The past year brought sweeping legal, regulatory, and political shifts that reshaped the federal grants landscape and left nonprofit recipients facing heightened uncertainty. In a recent webinar, Venable attorneys examined how court decisions, executive actions, and agency policies converged in 2025 to redefine compliance expectations and risk for grantees as we head into 2026.
Courts Redefine Grant Disputes
Much of the discussion focused on how federal courts, including the U.S. Supreme Court, began to more clearly define the rights and remedies available to grant recipients in the context of dispute under their agreements. Partner Scott Sheffler described 2025 as "an incredibly impactful year," in terms of executive action and in the courts, noting that litigation over federal agency authorities reached levels not seen since early twentieth-century administrative law battles. Most notable among these cases was the Supreme Court's divided decision in National Institutes of Health v. AFFA, which limited the ability of grantees to seek reinstatement of terminated awards in district court and instead routed many disputes to the Court of Federal Claims. Sheffler emphasized that the ruling signaled "a fundamental change in the grant system," forcing organizations to rethink litigation strategy when challenging agency actions.
Other cases illustrated narrower but significant openings for relief. For example, in a challenge brought by Radio Free Europe with respect to delays in its funding, the U.S. District Court for the District of Columbia held that when Congress explicitly directs funding by statute, agencies have little discretion to withhold awards. Sheffler underscored the lesson for nonprofits: "If you can be named in the statute...you'll be in a much stronger position." To this end, funding secured by earmark may prove increasingly important. Meanwhile, high-profile disputes involving Harvard University showed that constitutional and civil rights claims may still anchor grant challenges in district court, preserving the possibility of injunctive relief when agencies fail to follow required procedures.
DEI Policies and Compliance Risks
Another dominant theme was the federal government's aggressive reinterpretation of civil rights laws in the context of diversity, equity, and inclusion initiatives. Partner Dismas Locaria explained that a series of executive orders issued early in 2025 sought to eliminate what the administration viewed as preferential treatment based on protected characteristics. "These laws have not changed," Locaria said, referring to long-standing civil rights statutes. "What has changed...is the intended interpretation by the administration and the Department of Justice." That reinterpretation led to government-wide grant reviews resulting in mass terminations of what the administration viewed as illegal DEI programming.
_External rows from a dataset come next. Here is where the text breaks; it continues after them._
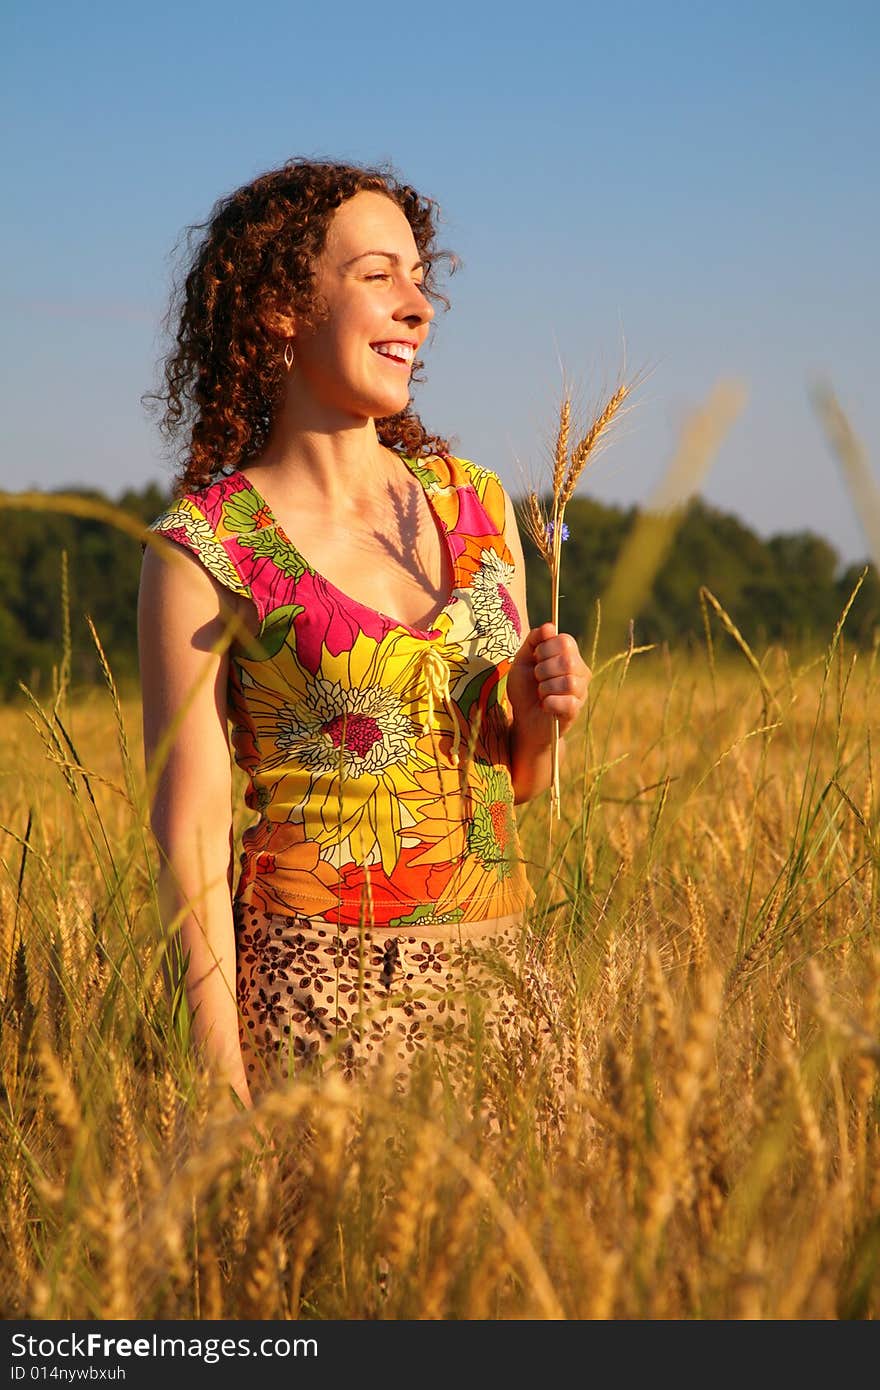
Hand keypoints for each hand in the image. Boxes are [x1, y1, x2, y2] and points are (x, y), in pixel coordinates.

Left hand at [506, 621, 591, 743]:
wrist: (523, 719)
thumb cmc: (525, 688)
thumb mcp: (523, 660)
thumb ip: (533, 640)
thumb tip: (549, 626)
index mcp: (570, 656)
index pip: (565, 641)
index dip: (545, 648)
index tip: (536, 658)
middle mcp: (580, 672)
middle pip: (568, 660)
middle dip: (543, 669)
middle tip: (537, 678)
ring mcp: (581, 692)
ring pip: (568, 682)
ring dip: (545, 687)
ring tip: (540, 693)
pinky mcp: (575, 711)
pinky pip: (567, 702)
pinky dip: (549, 703)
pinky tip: (545, 705)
The Justice Department's midyear guidance on what might constitute illegal DEI amplified uncertainty by identifying not only explicit preferences but also "proxies" that could trigger enforcement, including institutional targeting and certain training programs. Locaria warned that the inclusion of material compliance certifications in grant agreements raised the specter of False Claims Act liability, creating what he described as "a very strong stick to force compliance." Although several courts questioned the vagueness of the executive orders, nationwide injunctions have largely been curtailed, resulting in what Locaria called a "patchwork" of injunctive relief applicable to certain agencies and certain geographic regions of the country. As a result, the administration's effort to impose anti-DEI requirements and certifications have largely begun across the government and are likely to take a firmer hold in 2026.
Indirect Costs and Agency Authority
Indirect cost recovery emerged as another flashpoint. Multiple agencies attempted to impose caps on indirect rates, prompting swift legal challenges. Sheffler noted that courts consistently rejected those efforts, relying on both appropriations riders and the structure of the Uniform Guidance. "None of the attempts at rate caps have been successful," he said, adding that Congress has begun to respond by further restricting agency authority through legislation. The clash highlighted growing tension between the executive branch and lawmakers over how much discretion agencies should have in reshaping grant economics.
What Lies Ahead for Grantees
Looking forward, speakers agreed that 2026 will bring continued volatility. Partner George Constantine framed the past year as "among the most consequential 12 months ever in this area," citing the convergence of executive orders, litigation, and delayed congressional action. A key concern is an executive order directing senior political appointees to review discretionary awards and mandating revisions to the Uniform Guidance that could formalize termination-for-convenience authority. Locaria cautioned that such changes may further erode stability for recipients, particularly if agencies gain clearer authority to simply terminate grants that no longer align with administration priorities.
Taken together, the developments reviewed during the webinar underscored a stark reality for nonprofits: federal grants now operate in a far more politicized and legally complex environment. As Constantine observed, organizations will need to adapt quickly as courts, Congress, and agencies continue to redefine the rules governing federal funding.